Yeryüzünün en büyük neşesi, insanın dünyada sahip olacağı en güzel varlık ve ailenin sevgi meyvesidir. Hayatın ölüme verdiği gözdağı; umutla, ilk aşklarla, insanın içini yıkayan su, ışıl ışıl gözlerle hayatın anlamını taşıyandır. Büyüklerin dünyasın da gülümseyen canlı, dört mevsim gibidir. Gülüşüyle yüzümüzde çiçekler açtıran, pırıltısıyla içimizi ısıtandır. İki öpücük kondurmayı neden beceremiyoruz yanaklarına şımarmasın diye mi? Gözleri içtenlikle gülen bu canlıları, nasıl bizim gibi ruhsuz ve yaşamdan zevk almaz birer kişi haline geliyor? Ya da kimi zaman neden sokağa atıyoruz? Çalışsınlar sokaklarda, hayatı öğrensin diye mi?
Türkiye çocuk sorunlarını ertelemektedir. Bununla birlikte ülkemizde çocuk sorunları her geçen yıl derinleşmektedir. Sosyal güvenceden yoksunluk nedeni ile güç koşullardaki aile sayısındaki artış devam ediyor. Onlara mutlu bir yaşamı, hayallerini gerçekleştirecek ortam da sağlanamadı. Okul başarısı ve hayat başarısı arasında denge kurulamadı.
Çocuklarımız küçük yaşta hiç bitmeyecek sınavlı tek tip yaşamın içine itiliyor.
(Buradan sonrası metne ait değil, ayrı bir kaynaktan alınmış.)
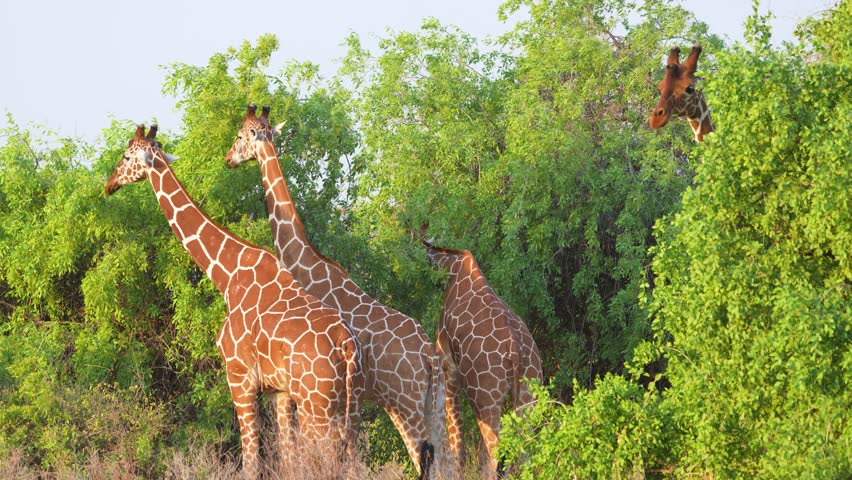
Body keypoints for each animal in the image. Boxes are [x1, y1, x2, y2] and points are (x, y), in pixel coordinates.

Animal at [105, 124, 364, 478]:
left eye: (127, 156)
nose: (109, 184)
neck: (226, 276)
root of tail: (346, 346)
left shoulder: (239, 378)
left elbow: (251, 461)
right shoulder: (279, 390)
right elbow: (286, 458)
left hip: (316, 403)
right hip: (348, 405)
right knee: (353, 458)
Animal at [224, 105, 450, 480]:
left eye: (241, 136)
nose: (228, 158)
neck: (303, 259)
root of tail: (429, 356)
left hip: (405, 404)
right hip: (435, 405)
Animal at [421, 237, 542, 480]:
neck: (452, 266)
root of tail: (516, 351)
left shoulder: (448, 364)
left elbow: (454, 430)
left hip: (485, 397)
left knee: (496, 449)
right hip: (528, 394)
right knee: (523, 449)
Çocuk sorunlarına bakıldığında en büyük etken yoksulluk, dört çocuktan biri yoksul beş çocuktan biri çalışmaktadır. Çocuğun hayata karşı olumsuzluğunda ailenin etkisi bulunmaktadır.
Diğer bir sorun ise, Doğu’da doğumların 54’ü evde gerçekleşmesi. Son 5 yılda çocuk suçlarında artış göze çarpmakta, Türkiye, üstün yetenekli çocuklarını eğitemeyen bir ülke durumunda. 6-13 yaş grubu okullaşma oranı kızlarda daha az, kızların okullaşma oranı her alanda erkek öğrencilerin gerisinde. Töre namus olaylarında kız çocuklarının yaşama hakkı yeteri kadar sağlanamadı. 0 – 18 yaş sağlık güvencesi sağlanmayarak, çocukların beslenme bozukluğunun neden olduğu hastalıklarda yaygın. Korunmaya muhtaç çocuk sayısı da artmaktadır.
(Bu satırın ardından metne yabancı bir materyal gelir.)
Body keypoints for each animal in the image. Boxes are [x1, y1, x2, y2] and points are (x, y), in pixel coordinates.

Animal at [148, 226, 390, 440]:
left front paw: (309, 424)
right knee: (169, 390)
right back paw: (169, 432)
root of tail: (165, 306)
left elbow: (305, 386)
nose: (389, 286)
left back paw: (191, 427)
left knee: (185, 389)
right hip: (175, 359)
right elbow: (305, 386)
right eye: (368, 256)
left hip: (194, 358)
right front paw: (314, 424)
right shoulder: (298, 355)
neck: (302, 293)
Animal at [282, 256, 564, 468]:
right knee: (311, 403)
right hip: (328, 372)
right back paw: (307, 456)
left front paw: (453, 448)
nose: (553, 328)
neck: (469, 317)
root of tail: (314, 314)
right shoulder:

Çocuklar bizim geleceğimiz idi ama ne yazık ki kötü emellere alet ediliyorlar. Yakın zaman içersindeki olaylara baktığımızda Cumhuriyet gazetesine Molotof kokteyli atan üç saldırgandan birisi 13 yaşında bir çocuktu. İlk ifadesinde “İnternet kafe de oyun oynuyordum” demişti. “Birileri geldi, gidiyoruz diyordu.”
Yine Hrant Dink’i de bir çocuğa vurdurmuşlardı. Rahip Santoro’yu da öldürende çocuktu.
Egemen anlayış çocukların gerçeklik algılarını ve değer yargılarını medya, eğitim sistemi ve din gibi aygıtlarla yeniden şekillendirir. Hiçbir çocuk, değişimden, kendisinden farklı olandan öldüresiye nefret edemez. Onları yönlendiren dürtü, güçlüden yana olmanın, topluca bir şeyden nefret etmenin ya da topluca bir şeyi sevmenin dayanılmaz çekiciliğidir.
Bebek ve 5 yaş altı ölümleri hâlâ yüksekken ve işsizlik her geçen gün artarken Başbakanımız da “üç çocuk yapın diye çağrıda bulunuyor”. Yapalım ya sonrası?
Çocuklarımızın geleceğini garanti almadan onları bu dünya ya nasıl gönül rahatlıyla getirebiliriz ki. Her gelen çocuk borçla doğuyor. Yarınlarımız ipotek altında. Ne yazık ki bağımsız çocuklar dünyaya getiremiyoruz. Her yapılan yolsuzluk ve çevre tahribatı çocuklarımızın geleceğinden çalınmıştır.